**RECORD SET**

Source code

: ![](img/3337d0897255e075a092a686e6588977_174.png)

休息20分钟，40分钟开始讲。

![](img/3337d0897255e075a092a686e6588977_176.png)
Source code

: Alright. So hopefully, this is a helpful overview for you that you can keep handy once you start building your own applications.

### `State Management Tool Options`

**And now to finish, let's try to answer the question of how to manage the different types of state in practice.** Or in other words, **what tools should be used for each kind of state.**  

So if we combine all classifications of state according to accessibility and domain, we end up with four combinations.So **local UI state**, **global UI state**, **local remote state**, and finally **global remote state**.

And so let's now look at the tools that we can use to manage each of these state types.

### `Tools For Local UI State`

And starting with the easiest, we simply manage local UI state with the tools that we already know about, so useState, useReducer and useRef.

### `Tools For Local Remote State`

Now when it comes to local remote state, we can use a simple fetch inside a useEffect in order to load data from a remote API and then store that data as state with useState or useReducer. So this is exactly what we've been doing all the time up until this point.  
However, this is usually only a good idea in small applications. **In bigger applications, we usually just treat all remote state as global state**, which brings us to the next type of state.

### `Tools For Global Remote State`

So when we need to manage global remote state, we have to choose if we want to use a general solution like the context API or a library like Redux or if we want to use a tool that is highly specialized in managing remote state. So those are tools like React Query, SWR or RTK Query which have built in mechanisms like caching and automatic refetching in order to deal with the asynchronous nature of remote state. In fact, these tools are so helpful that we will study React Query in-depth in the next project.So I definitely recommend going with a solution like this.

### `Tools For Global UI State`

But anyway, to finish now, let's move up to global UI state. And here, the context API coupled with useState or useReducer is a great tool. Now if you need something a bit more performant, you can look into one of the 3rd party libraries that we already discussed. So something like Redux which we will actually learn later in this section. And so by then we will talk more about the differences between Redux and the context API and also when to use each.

**TASK INSTRUCTIONS**
Go through the data and copy every line that includes "what".

**SOLUTION FOR THIS PROBLEM**
**And now to finish, let's try to answer the question of how to manage the different types of state in practice.** Or in other words, **what tools should be used for each kind of state.**  
Now when it comes to local remote state, we can use a simple fetch inside a useEffect in order to load data from a remote API and then store that data as state with useState or useReducer. So this is exactly what we've been doing all the time up until this point.  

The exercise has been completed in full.